For thousands of years, this frozen soil acted as a natural vault, trapping minerals beneath the surface. But as rising temperatures allow water and oxygen to seep in, sulfide-rich rocks begin to break down. This process releases sulfuric acid, which dissolves minerals such as iron, cadmium, and aluminum, flushing them into streams and rivers and staining the waters orange.
“This looks like acid mine drainage,” said Tim Lyons, a biogeochemist at the University of California, “but here there is no mine. The only cause is melting permafrost.”
A recent study published in the Proceedings of the National Academy of Sciences confirms that what is happening to Alaska’s Salmon River is not an isolated case. Dozens of other waterways across the Arctic are showing similar signs, raising alarms about the scale of the threat. David Cooper, a researcher at Colorado State University who has worked in the Brooks Range since 1976, described the recent shifts in terrain and water chemistry as “astonishing and deeply concerning.”

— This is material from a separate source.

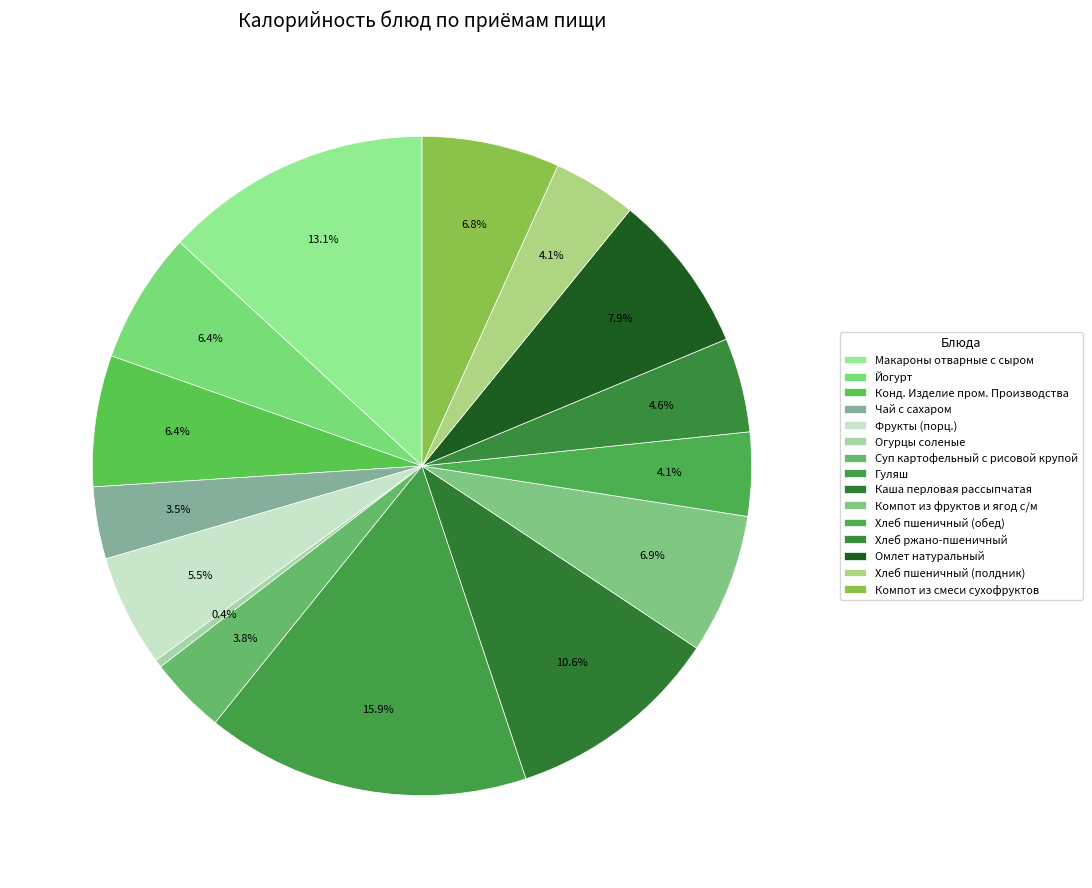

Is there a majority slice in this chart?

No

According to the study, thawing permafrost triggers geochemical reactions that oxidize sulfide-rich rocks like pyrite. This increases acidity and mobilizes a wide range of metals. Some, such as cadmium, accumulate in fish tissues and then move up the food chain to predators like bears and birds. Meanwhile, iron-saturated waters block light from reaching the riverbed, suffocating insect larvae that salmon and other fish depend on for food.

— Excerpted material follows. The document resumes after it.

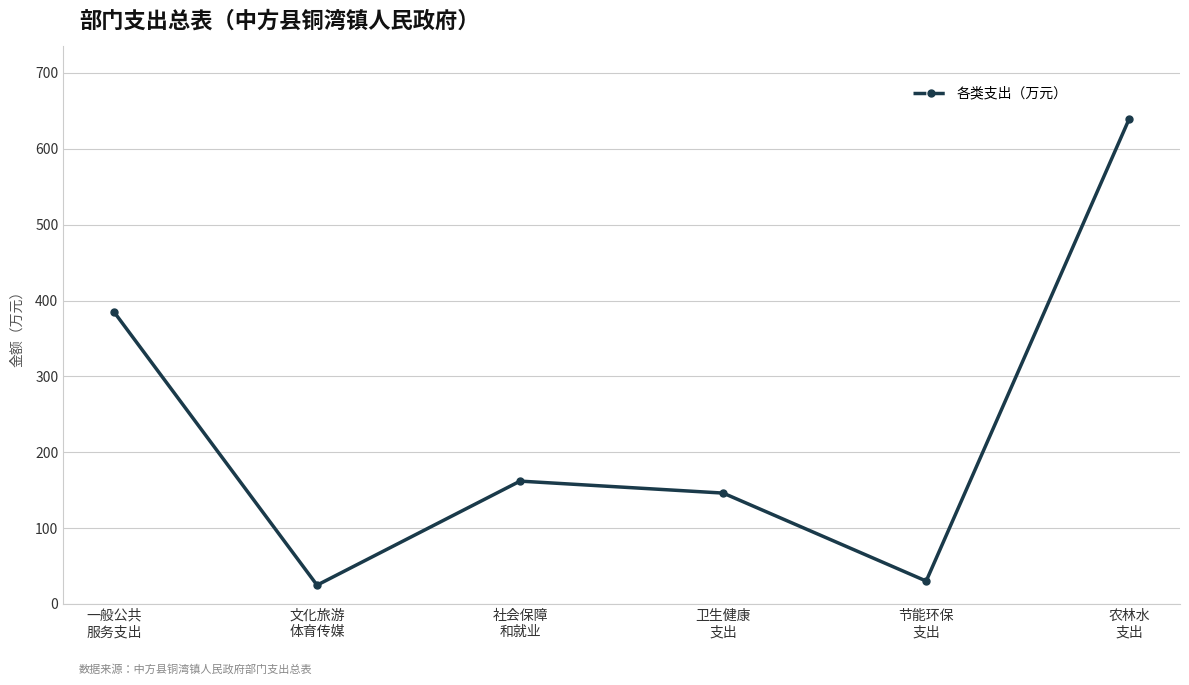

Where does the data first go above 161?

一般公共
服务支出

Although current levels of metals in edible fish remain within safe limits for humans, scientists warn that if these processes continue, pollutants could accumulate to dangerous levels. The larger risk lies in the indirect but severe impacts on ecosystems, where disruptions at the base of the food chain ripple through to higher species.
Lyons stresses that this phenomenon is not just about one river. “It’s happening across the Arctic. Wherever there are the right rocks and thawing permafrost, this process can begin.” Unlike at mining sites, where acid drainage can be mitigated with barriers or containment systems, these remote landscapes contain hundreds of diffuse pollution sources with no infrastructure to manage them.
Researchers warn that once these reactions begin, they are nearly impossible to reverse. Only the refreezing of permafrost could halt them, a scenario increasingly unlikely in a warming world. Lyons calls it “another irreversible transformation driven by climate change.”
Scott Zolkos, an Arctic climate scientist at the Woodwell Climate Research Center in the UK, notes that the region is warming at least two to three times faster than the rest of the planet. This means these changes are not only ongoing but will likely intensify in the decades ahead.
Alaska’s orange rivers thus reveal a new face of climate change—a reminder that even the most remote and untouched corners of the Earth are no longer safe from its reach, and that the transformations underway in the Arctic may carry lasting consequences far beyond the region itself.